**Rescheduled** Between the National & the Exotic: Settler Colonial Ideology & Infrastructure in Korea

Speaker
Eunha Jeong Wood
Affiliation
PhD candidate, Gender, Women & Sexuality Studies
Date and Time:
-
Location:

**This talk, originally planned for 10/13/23, will be rescheduled to a later date**

Abstract: This project uses a settler colonial framework to examine how the arrivals of US capital and culture coincided in Korea, and the ways this has shaped Korea’s society, landscape, and political economy, particularly since the 1970s. I research the development of the overlapping military, tourism, and film industries in Korea to index the prevalence of Native American stereotypes, western frontier imagery, and island paradise exoticism in relation to South Korea’s neoliberal capitalist expansion.
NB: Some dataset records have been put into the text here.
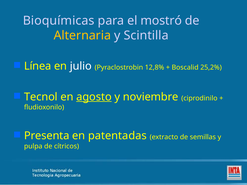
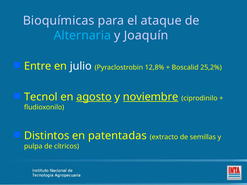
mostró: mostró -> ataque
Alternaria colour: yellow -> light blue
Scintilla: Scintilla -> Joaquín
Línea: Línea -> Entre
noviembre underline: none -> present
Presenta: Presenta -> Distintos
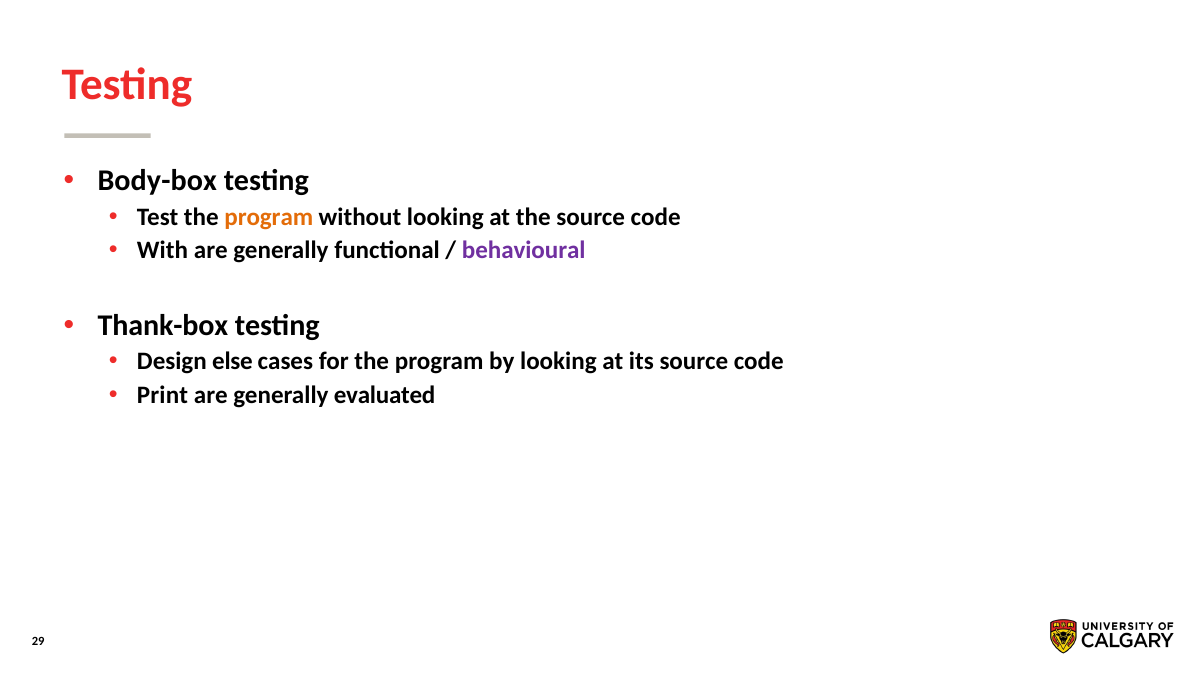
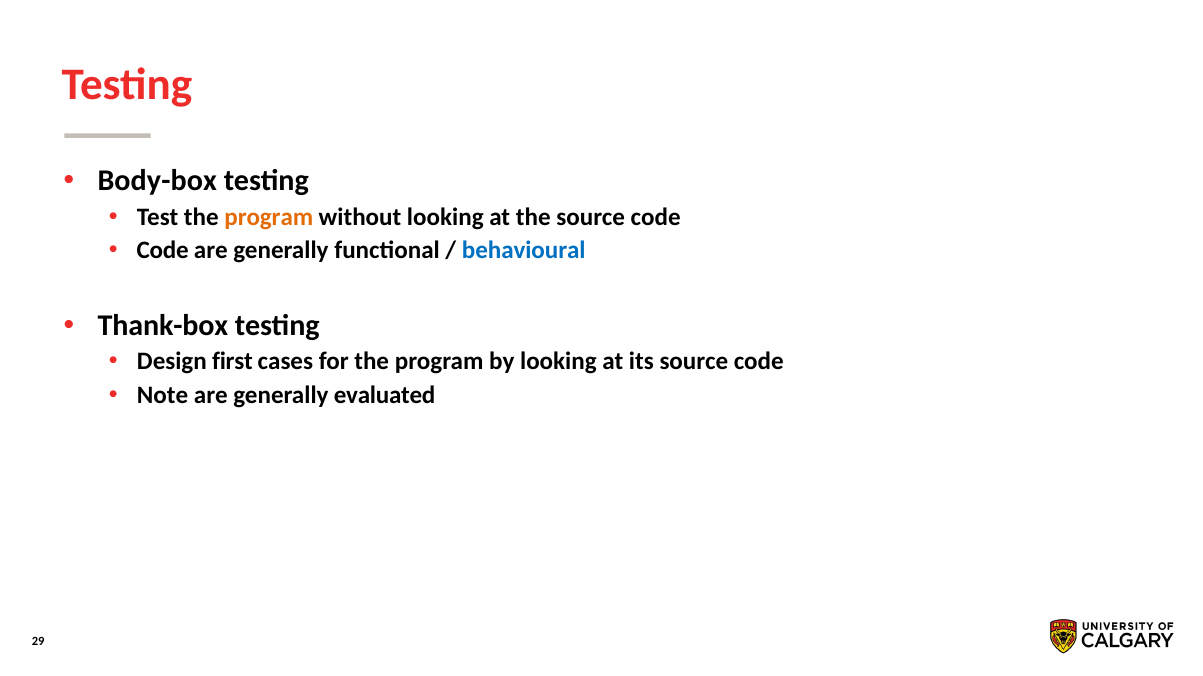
With at (163, 250): With -> Code
behavioural colour: purple -> blue
else: else -> first
Print: Print -> Note
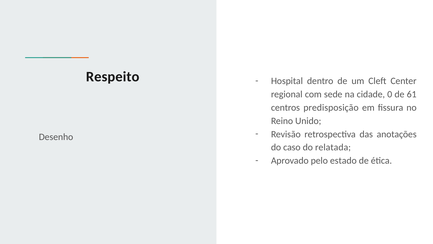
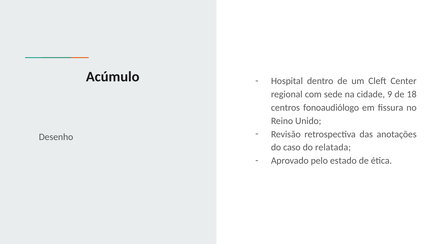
Respeito: Respeito -> Acúmulo
0: 0 -> 9
61: 61 -> 18
predisposição: predisposição -> fonoaudiólogo
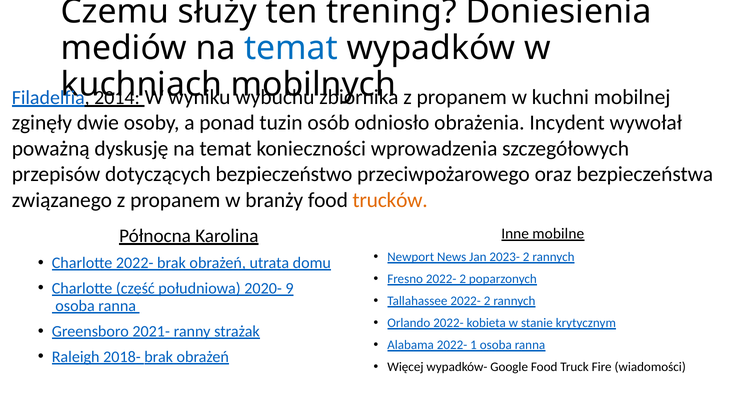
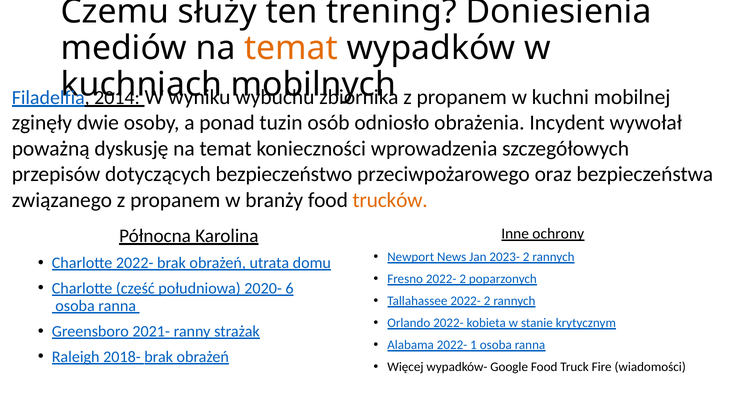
temat at (291, 48) colour: blue -> orange
mobilne: mobilne -> ochrony
9: 9 -> 6
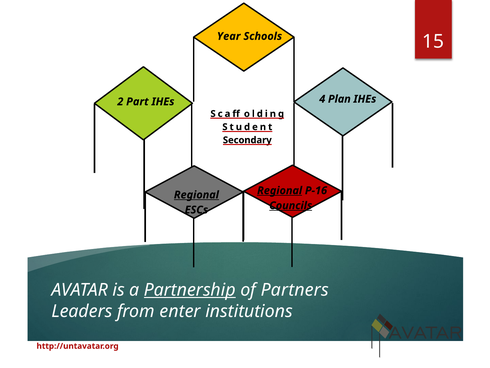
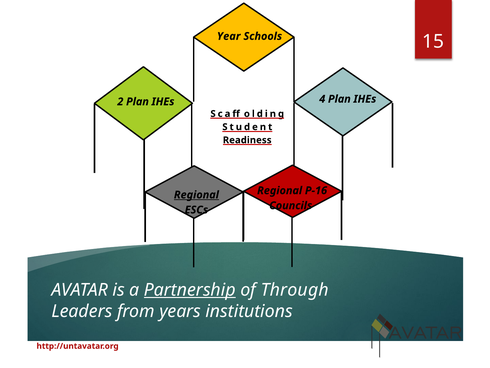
2 Part: Part -> Plan
Secondary: Secondary -> Readiness
Regional at (280, 190) underline: present -> none
Councils underline: present -> none
Partners: Partners -> Through
enter: enter -> years
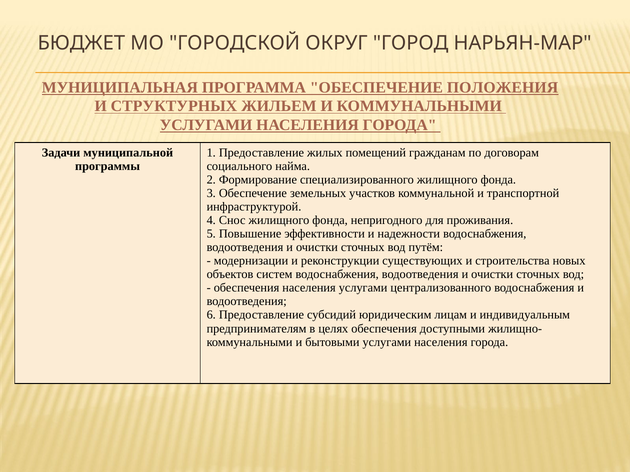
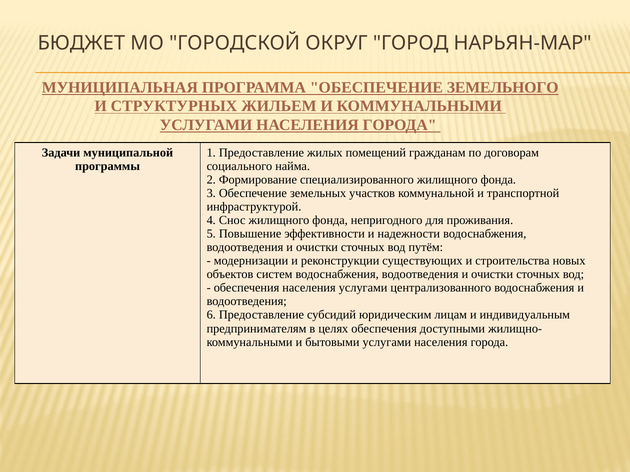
ПОЛОЖЕНИЯ: ПОЛОЖЕНИЯ -> ЗЕМЕЛЬНОГО
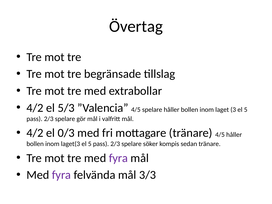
Through this analysis I demonstrate that the imposed tripartite division of Korea into the primitive north, the civilized south, and a pseudo-Polynesian island paradise is based in US-centric settler colonial ideology and economic structures. 

About the Speaker

Eunha Jeong Wood is a doctoral candidate at the University of Minnesota, Twin Cities in the Gender, Women, & Sexuality Studies PhD program with graduate minors in American Indian & Indigenous Studies (AIIS) and Development Studies & Social Change (DSSC). Eunha researches decolonization, indigeneity, global political economy, and imperialism in the contexts of Mni Sota and Korea through a framework of dialectical & historical materialism and cultural studies.